After an early burst of TV advertising, opponents of the plan have struggled to raise cash in a state with some of the nation’s most expensive media markets. Data compiled by advertising tracker AdImpact last week showed Democrats and other supporters with over $5 million in ad buys booked on broadcast TV, cable and radio. But opponents had virtually no time reserved, though the data didn’t include some popular streaming services like Hulu and YouTube or mail advertising.

Total spending on broadcast and cable ads topped $100 million, with more than two-thirds of it coming from supporters.
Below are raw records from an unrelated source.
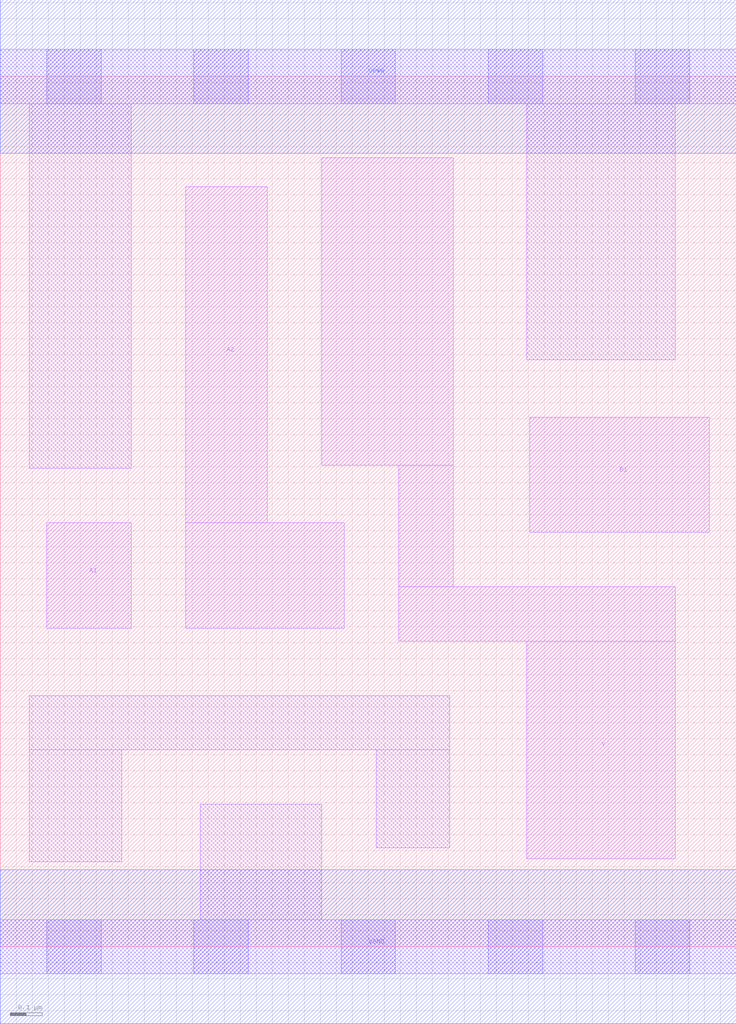
<source format=lef>
# Copyright 2020 The SkyWater PDK Authors
#
# Licensed under the Apache License, Version 2.0 (the "License");
# you may not use this file except in compliance with the License.
# You may obtain a copy of the License at
#
#     https://www.apache.org/licenses/LICENSE-2.0
#
# Unless required by applicable law or agreed to in writing, software
# distributed under the License is distributed on an "AS IS" BASIS,
# WITHOUT WARRANTIES OR CONDITIONS OF ANY KIND, either express or implied.
# See the License for the specific language governing permissions and
# limitations under the License.
#
# SPDX-License-Identifier: Apache-2.0

VERSION 5.7 ;
BUSBITCHARS "[]" ;
DIVIDERCHAR "/" ;
PROPERTYDEFINITIONS
  MACRO maskLayoutSubType STRING ;
  MACRO prCellType STRING ;
  MACRO originalViewName STRING ;
END PROPERTYDEFINITIONS
MACRO sky130_fd_sc_hdll__o21ai_1
  ORIGIN  0.000000  0.000000 ;
  CLASS CORE ;
  SYMMETRY X Y R90 ;
  SIZE  2.300000 BY  2.720000 ;
  SITE unithd ;
  PIN A1
    ANTENNAGATEAREA  0.277500 ;
    DIRECTION INPUT ;
    USE SIGNAL ;
    PORT
      LAYER li1 ;
        RECT 0.145000 0.995000 0.410000 1.325000 ;
    END
  END A1
  PIN A2
    ANTENNAGATEAREA  0.277500 ;
    DIRECTION INPUT ;
    USE SIGNAL ;
    PORT
      LAYER li1 ;
        RECT 0.580000 0.995000 1.075000 1.325000 ;
        RECT 0.580000 1.325000 0.835000 2.375000 ;
    END
  END A2
  PIN B1
    ANTENNAGATEAREA  0.223500 ;
    DIRECTION INPUT ;
    USE SIGNAL ;
    PORT
      LAYER li1 ;
        RECT 1.655000 1.295000 2.215000 1.655000 ;
    END
  END B1
  PIN VGND
    DIRECTION INOUT ;
    USE SIGNAL ;
    PORT
      LAYER met1 ;
        RECT 0.000000 -0.240000 2.300000 0.240000 ;
    END
  END VGND
  PIN VPWR
    DIRECTION INOUT ;
    USE SIGNAL ;
    PORT
      LAYER met1 ;
        RECT 0.000000 2.480000 2.300000 2.960000 ;
    END
  END VPWR
  PIN Y
    ANTENNADIFFAREA  0.506200 ;
    DIRECTION OUTPUT ;
    USE SIGNAL ;
    PORT
      LAYER li1 ;
        RECT 1.005000 1.505000 1.415000 2.465000 ;
        RECT 1.245000 0.955000 2.110000 1.125000 ;
        RECT 1.245000 1.125000 1.415000 1.505000 ;
        RECT 1.645000 0.275000 2.110000 0.955000 ;
    END
  END Y
  OBS
    LAYER li1 ;
      RECT 0.000000 -0.085000 2.300000 0.085000 ;
      RECT 0.000000  2.635000 2.300000 2.805000 ;
      RECT 0.090000  0.265000 0.380000 0.615000 ;
      RECT 0.090000  0.615000 1.405000 0.785000 ;
      RECT 0.090000  1.495000 0.410000 2.635000 ;
      RECT 0.625000  0.085000 1.005000 0.445000 ;
      RECT 1.175000  0.310000 1.405000 0.615000 ;
      RECT 1.645000  1.835000 2.110000 2.635000 ;
    LAYER mcon ;
      RECT 0.145000 -0.085000 0.315000 0.085000 ;
      RECT 0.145000  2.635000 0.315000 2.805000 ;
      RECT 0.605000 -0.085000 0.775000 0.085000 ;
      RECT 0.605000  2.635000 0.775000 2.805000 ;
      RECT 1.065000 -0.085000 1.235000 0.085000 ;
      RECT 1.065000  2.635000 1.235000 2.805000 ;
      RECT 1.525000 -0.085000 1.695000 0.085000 ;
      RECT 1.525000  2.635000 1.695000 2.805000 ;
      RECT 1.985000 -0.085000 2.155000 0.085000 ;
      RECT 1.985000  2.635000 2.155000 2.805000 ;
  END
  PROPERTY maskLayoutSubType "abstract" ;
  PROPERTY prCellType "standard" ;
  PROPERTY originalViewName "layout" ;
END sky130_fd_sc_hdll__o21ai_1
END LIBRARY

</source>
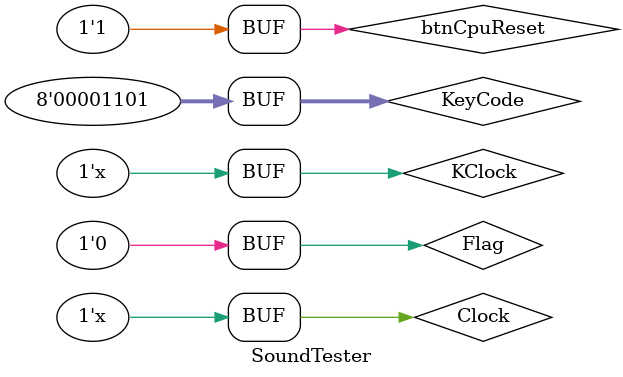
<source format=v>
`timescale 1ns / 1ps


module SoundTester;

	// Inputs
	reg Clock;
	reg KClock;
	reg btnCpuReset;
	reg [7:0] KeyCode;
	reg Flag;

	// Outputs
	wire JA;
	wire ampPWM;
	wire ampSD;

	// Instantiate the Unit Under Test (UUT)
	DecoderAndSynth uut (
		.Clock(Clock), 
		.KClock(KClock), 
		.btnCpuReset(btnCpuReset), 
		.KeyCode(KeyCode), 
		.Flag(Flag), 
		.JA(JA), 
		.ampPWM(ampPWM), 
		.ampSD(ampSD)
	);
		always begin
		#5	Clock = ~Clock;
			KClock = ~KClock;
		end
		
	initial begin
		// Initialize Inputs
		Clock = 0;
		KClock = 0;
		btnCpuReset = 0;
		KeyCode = 0;
		Flag = 0;

		// Wait 100 ns for global reset to finish
		#101;
		btnCpuReset = 1;
		
		#250 KeyCode = 8'h24;
		#250 KeyCode = 8'h0D;
        
		// Add stimulus here

	end
      
endmodule


</source>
Newsom told people to stop donating in the race’s final weeks.

Trump, who overwhelmingly lost California in his three presidential campaigns, largely stayed out of the fray. A week before the election, he urged voters in a social media post not to vote early or by mail — messaging that conflicts with that of top Republicans in the state who urged people to get their ballots in as soon as possible.

Democrats hope to pick up as many as five seats in California if voters approve the new boundaries, offsetting the five that Republicans hope to pick up through their new Texas maps. Republicans also expect to gain one seat each from new maps in Missouri and North Carolina, and potentially two more in Ohio.

Congressional district boundaries are typically redrawn every 10 years to reflect population shifts documented in the census. Mid-decade redistricting is unusual, absent a court order finding fault with the maps in place.

Five other GOP-led states are also considering new maps: Florida, Indiana, Kansas, Louisiana and Nebraska. On the Democratic side, Colorado, Illinois, Maryland, New York and Virginia have proposals to redraw maps, but major hurdles remain.

A court has ordered new boundaries be drawn in Utah, where all four House districts are represented by Republicans, but it remains to be seen if the state will approve a map that makes any of them winnable for Democrats.